Although educators have become enlightened about the link between spelling and intelligence or academic ability - there is none - any teacher of writing will admit to being both amazed and amused from time to time at students' creative misspellings. While spell check certainly helps writers produced more polished essays, my experience is that it doesn't seem to actually help children learn to spell. And with the advent of instant and text messaging, the job for all teachers of writing has gotten more difficult. As Ammon Shea points out in The Keypad Solution, from Friday's New York Times, many have tried to "fix" spelling in the English language, without much success. Now text messaging may be the start of a populist spelling revolution - every English teacher I know cringes at the thought. Will it happen? Is it a good thing? You be the judge.

Monday, January 11, 2010

Why MLK Matters


Every family has its stories. Or perhaps they should be called legends, because that’s what they become over the years and through the many retellings. And often they change as time passes and our memory plays tricks on us, or they change simply to make a better story. One of the legendary stories in my family involves my eldest daughter, Riley, and Martin Luther King, Jr. She was in kindergarten and had been learning about the civil rights leader in school, so at dinner one night she excitedly told us all about him. The conversation led us to talk about my father who had died the previous year. Somehow, she hadn’t made what many of us would probably think was the most obvious connection between the two men: they were both African-American. When I informed her of this and that it meant that I, too, am African-American, she was pretty impressed. And because at five she wasn’t quite ready to make the final connection on her own, I finally let her know that this meant that she is African-American. To which she responded excitedly, “I am?! Why didn’t you tell me?!”
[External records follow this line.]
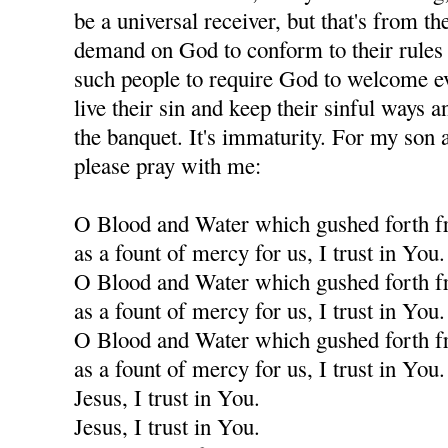
be a universal receiver, but that's from th
demand on God to conform to their rules f
such people to require God to welcome eve
live their sin and keep their sinful ways an
the banquet. It's immaturity. For my son a
please pray with me:
O Blood and Water which gushed forth f
as a fount of mercy for us, I trust in You.
O Blood and Water which gushed forth f
as a fount of mercy for us, I trust in You.
O Blood and Water which gushed forth f
as a fount of mercy for us, I trust in You.
Jesus, I trust in You.
Jesus, I trust in You.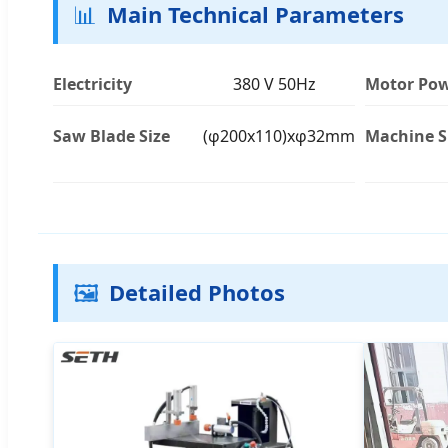
📊
Main Technical Parameters
Electricity
380 V 50Hz
Motor Po
Saw Blade Size
(φ200x110)xφ32mm
Machine S
🖼️
Detailed Photos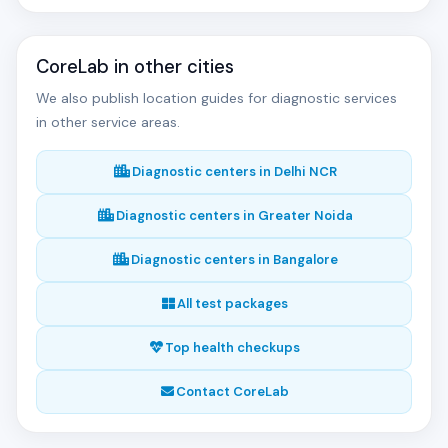
CoreLab in other cities
We also publish location guides for diagnostic services
in other service areas.
Diagnostic centers in Delhi NCR
Diagnostic centers in Greater Noida
Diagnostic centers in Bangalore
All test packages
Top health checkups
Contact CoreLab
That’s our family story, one that’s been told many, many times. And no doubt my telling of it has gotten better over the years, for the sake of maximum humor if not maximum accuracy. Riley just grins and shrugs now, as if to say, “I was five. What did I know about this stuff?” Over the years, I’ve had many interesting discussions around this story, from the innocence of children and if they see race on their own or only after they are taught to see difference to whether African-American is a more inclusive, accurate, palatable term than black. But as the national observance of Dr. King approaches, I’ve been thinking about another thing about this tale points out: his story resonates with children. Why?


While the specifics of slavery, Jim Crow, the Civil Rights Movement, nonviolent resistance, the Poor People’s Campaign, war in Vietnam, the social and political atmosphere of the 1960s, and Dr. King’s assassination may escape most children, even a five year-old understands what’s fair. And really Dr. King’s work was just about doing what was right and fair. As he said in his famous speech on the steps of the Lincoln Memorial in 1963, “In a sense we have come to our nation's capital to cash a check. When the architects of our republic wrote the magnificent words of the Constitution and the Declaration of Independence, they were signing a promissory note to which every American was to fall heir. This note was a promise that all men would be guaranteed the inalienable rights of life, liberty, and the pursuit of happiness.” I often implore our students to work hard, play fair, be kind, and get involved. Dr. King asked the same of all of us and then led by example. Kids know fake from real. And they know Martin Luther King, Jr. was the real deal.